Subject to any limitations imposed by Provida's licensors and contractors, Provida hereby grants to Client a personal, nonexclusive licence
(a) to use such Materials as are provided by Provida for the Client's ongoing use,
(b) to modify and prepare derivative works of the Materials for use in Client's business and
(c) to reproduce, copy and display the Materials as appropriate in the conduct of its own business.

(J) Termination Services
(i) Either party may terminate this agreement by giving the other party thirty days written notice, or the parties may mutually agree in writing to a shorter notice period.
(ii) Provida may also terminate the agreement if the Client enters into an arrangement or composition with creditors, an application is made for the appointment of a liquidator, controller, administrator, official manager, receiver and manager or similar officer, an event happens which would allow a court to wind the Client up, the Client ceases to carry on business or is unable to pay its debts or the Client, or any of them is appointed, materially breaches this agreement and does not remedy the breach with fourteen (14) days of receiving notice from Provida to rectify the breach or the breach is incapable of being remedied.
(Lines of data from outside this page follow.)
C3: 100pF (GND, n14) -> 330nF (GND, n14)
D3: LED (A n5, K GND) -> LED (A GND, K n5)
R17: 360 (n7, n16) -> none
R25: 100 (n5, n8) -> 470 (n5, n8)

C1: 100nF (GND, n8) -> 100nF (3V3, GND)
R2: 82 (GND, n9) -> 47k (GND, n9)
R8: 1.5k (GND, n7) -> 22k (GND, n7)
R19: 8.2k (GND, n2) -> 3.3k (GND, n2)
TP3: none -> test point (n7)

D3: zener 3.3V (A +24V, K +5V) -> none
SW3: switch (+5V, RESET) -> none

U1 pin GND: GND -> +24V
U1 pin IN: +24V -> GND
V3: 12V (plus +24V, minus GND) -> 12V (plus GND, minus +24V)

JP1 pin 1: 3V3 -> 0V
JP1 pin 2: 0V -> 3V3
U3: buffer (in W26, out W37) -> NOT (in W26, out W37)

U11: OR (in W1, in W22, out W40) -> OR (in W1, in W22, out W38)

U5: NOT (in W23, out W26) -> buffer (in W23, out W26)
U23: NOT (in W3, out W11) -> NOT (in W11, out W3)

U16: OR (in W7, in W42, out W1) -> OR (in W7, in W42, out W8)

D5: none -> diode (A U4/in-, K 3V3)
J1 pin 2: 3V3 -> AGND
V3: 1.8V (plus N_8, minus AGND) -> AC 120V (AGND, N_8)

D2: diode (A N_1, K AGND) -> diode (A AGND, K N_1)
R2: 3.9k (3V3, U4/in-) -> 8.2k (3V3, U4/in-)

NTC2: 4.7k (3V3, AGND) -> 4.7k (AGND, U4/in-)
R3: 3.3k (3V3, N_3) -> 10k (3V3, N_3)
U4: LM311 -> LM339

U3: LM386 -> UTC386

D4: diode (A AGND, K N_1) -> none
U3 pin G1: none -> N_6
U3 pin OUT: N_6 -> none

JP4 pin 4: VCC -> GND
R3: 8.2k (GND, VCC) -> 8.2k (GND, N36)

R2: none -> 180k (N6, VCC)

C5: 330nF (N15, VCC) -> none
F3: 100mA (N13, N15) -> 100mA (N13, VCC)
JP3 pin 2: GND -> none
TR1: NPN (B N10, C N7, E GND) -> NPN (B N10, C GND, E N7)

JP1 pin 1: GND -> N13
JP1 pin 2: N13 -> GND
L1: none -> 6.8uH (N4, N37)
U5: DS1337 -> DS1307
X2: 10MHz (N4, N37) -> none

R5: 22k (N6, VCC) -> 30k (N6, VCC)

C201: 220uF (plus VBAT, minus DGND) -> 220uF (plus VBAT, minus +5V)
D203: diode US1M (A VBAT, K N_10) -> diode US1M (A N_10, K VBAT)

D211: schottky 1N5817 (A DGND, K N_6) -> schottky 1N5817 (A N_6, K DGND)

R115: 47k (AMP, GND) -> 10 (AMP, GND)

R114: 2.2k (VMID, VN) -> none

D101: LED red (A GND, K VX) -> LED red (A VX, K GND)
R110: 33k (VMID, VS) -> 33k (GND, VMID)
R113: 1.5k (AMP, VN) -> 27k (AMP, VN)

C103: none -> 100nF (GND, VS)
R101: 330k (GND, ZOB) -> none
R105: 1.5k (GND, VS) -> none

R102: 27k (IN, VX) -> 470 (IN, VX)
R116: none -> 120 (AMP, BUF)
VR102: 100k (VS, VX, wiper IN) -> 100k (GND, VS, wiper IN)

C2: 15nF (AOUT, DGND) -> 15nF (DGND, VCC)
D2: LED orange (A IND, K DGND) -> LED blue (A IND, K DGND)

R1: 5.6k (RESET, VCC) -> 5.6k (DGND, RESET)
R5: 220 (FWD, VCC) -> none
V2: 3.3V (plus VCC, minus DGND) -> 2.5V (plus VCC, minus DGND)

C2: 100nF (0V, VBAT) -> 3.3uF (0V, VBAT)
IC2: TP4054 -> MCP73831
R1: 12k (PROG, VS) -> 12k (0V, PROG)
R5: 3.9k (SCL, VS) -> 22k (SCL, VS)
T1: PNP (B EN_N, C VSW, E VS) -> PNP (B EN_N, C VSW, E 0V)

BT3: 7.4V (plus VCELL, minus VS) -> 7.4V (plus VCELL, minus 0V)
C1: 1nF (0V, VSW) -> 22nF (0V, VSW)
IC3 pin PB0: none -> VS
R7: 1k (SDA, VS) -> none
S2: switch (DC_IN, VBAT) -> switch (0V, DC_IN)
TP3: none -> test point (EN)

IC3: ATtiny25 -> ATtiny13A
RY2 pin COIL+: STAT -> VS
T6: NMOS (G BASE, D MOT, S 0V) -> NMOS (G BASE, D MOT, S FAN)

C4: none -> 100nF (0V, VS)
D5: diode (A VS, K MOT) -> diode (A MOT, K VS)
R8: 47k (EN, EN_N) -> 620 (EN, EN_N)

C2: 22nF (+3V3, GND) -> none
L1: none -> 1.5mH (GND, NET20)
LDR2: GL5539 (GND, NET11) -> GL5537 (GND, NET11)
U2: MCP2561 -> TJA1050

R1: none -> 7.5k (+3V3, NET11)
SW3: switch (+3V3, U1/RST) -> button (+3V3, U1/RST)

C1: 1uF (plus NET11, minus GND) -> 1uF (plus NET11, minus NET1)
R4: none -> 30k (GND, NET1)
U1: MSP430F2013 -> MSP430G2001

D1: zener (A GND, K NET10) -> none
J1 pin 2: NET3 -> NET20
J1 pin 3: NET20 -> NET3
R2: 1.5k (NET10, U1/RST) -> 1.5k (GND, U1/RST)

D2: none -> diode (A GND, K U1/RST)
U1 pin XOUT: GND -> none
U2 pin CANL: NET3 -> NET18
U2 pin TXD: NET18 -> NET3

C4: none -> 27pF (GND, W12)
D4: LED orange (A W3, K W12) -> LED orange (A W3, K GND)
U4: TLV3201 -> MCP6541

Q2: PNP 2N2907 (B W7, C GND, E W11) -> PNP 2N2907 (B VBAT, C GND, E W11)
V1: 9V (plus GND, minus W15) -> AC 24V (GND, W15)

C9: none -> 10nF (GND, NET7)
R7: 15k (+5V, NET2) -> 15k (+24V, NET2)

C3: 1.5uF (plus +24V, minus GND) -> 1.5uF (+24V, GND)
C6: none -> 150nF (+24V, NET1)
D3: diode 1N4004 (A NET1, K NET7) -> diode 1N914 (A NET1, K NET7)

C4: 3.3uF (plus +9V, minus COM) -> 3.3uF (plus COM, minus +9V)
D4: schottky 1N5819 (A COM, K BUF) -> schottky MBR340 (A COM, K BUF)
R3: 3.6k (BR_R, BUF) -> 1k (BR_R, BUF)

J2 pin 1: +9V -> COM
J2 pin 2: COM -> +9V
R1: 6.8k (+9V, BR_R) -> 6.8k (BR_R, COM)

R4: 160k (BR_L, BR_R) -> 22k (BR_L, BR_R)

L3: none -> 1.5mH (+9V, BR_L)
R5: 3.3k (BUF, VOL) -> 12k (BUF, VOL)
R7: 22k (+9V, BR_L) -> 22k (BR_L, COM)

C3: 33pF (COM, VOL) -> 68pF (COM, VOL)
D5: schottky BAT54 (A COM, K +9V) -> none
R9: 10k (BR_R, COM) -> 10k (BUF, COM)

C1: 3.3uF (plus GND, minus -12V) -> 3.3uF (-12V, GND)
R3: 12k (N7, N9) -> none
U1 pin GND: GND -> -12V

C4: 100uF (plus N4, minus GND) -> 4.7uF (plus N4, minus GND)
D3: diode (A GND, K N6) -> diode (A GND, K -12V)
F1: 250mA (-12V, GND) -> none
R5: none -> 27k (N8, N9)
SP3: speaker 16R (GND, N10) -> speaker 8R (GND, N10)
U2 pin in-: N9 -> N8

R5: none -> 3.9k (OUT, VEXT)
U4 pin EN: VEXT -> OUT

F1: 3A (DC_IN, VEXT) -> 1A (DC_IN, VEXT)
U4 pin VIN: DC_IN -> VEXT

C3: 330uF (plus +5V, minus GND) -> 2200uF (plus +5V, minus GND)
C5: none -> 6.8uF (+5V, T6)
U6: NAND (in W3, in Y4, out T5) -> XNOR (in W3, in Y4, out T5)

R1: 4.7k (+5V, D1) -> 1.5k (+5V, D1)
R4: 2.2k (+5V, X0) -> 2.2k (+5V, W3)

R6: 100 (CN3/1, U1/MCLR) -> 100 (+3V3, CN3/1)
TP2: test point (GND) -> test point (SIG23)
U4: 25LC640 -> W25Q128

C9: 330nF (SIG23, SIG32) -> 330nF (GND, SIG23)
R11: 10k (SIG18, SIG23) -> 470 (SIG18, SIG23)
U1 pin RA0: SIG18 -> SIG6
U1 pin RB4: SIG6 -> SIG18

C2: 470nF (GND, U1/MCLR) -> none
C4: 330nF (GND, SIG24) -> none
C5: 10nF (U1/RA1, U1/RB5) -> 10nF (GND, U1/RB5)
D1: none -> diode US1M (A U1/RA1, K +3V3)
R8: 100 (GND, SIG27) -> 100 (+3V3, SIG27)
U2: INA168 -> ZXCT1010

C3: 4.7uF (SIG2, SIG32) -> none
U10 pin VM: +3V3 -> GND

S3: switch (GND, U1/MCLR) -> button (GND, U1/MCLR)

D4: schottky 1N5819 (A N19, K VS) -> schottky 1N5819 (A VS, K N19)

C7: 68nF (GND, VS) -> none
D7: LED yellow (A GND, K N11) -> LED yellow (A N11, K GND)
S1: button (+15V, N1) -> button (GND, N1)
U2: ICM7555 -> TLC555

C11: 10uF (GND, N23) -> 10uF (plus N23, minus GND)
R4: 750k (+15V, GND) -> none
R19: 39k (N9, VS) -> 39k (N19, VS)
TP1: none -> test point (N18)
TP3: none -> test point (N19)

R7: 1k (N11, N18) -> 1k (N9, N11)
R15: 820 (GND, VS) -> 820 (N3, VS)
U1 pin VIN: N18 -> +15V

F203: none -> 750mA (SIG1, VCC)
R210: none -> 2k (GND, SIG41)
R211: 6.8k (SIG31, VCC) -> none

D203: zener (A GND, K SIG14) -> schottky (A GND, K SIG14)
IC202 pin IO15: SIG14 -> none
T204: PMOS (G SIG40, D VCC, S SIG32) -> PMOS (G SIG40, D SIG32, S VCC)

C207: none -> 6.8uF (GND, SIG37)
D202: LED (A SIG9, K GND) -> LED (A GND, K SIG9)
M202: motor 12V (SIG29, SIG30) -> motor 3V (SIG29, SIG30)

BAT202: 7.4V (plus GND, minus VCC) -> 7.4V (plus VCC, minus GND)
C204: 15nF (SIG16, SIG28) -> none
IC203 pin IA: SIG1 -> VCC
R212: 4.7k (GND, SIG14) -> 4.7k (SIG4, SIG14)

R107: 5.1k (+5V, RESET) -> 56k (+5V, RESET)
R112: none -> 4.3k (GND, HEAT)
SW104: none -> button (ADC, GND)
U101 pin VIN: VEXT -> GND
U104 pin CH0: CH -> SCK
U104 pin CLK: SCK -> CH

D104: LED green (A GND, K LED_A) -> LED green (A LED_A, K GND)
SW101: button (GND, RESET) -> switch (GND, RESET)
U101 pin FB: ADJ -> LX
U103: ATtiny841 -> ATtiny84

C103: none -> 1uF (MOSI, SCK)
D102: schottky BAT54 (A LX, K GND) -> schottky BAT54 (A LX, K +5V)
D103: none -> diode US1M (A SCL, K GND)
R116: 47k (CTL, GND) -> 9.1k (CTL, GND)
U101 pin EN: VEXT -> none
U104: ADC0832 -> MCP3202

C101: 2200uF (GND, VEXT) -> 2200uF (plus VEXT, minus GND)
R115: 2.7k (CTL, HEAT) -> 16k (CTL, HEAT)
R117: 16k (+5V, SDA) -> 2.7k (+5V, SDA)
(iii) In the event Provida is required to provide a further estimate pursuant to paragraph 6(B) above then on receipt of such further estimate the client may elect to immediately terminate this Agreement and the Client will pay Provida all fees up to the date of termination and the Client acknowledges that Provida will not be liable for any costs, expenses, liability or damages associated with Provida's failure to complete the services.
If the Client objects to an increase in fees pursuant to paragraph 6(C) then either party may terminate the agreement within 14 days of the date of the notice of objection.

(K) Partial Ineffectiveness
If any term/provision/part of this Agreement, not being of a fundamental nature, will be held illegal or unenforceable, it is to that extent deemed omitted; the validity & enforceability of the remainder of this Agreement will not be affected.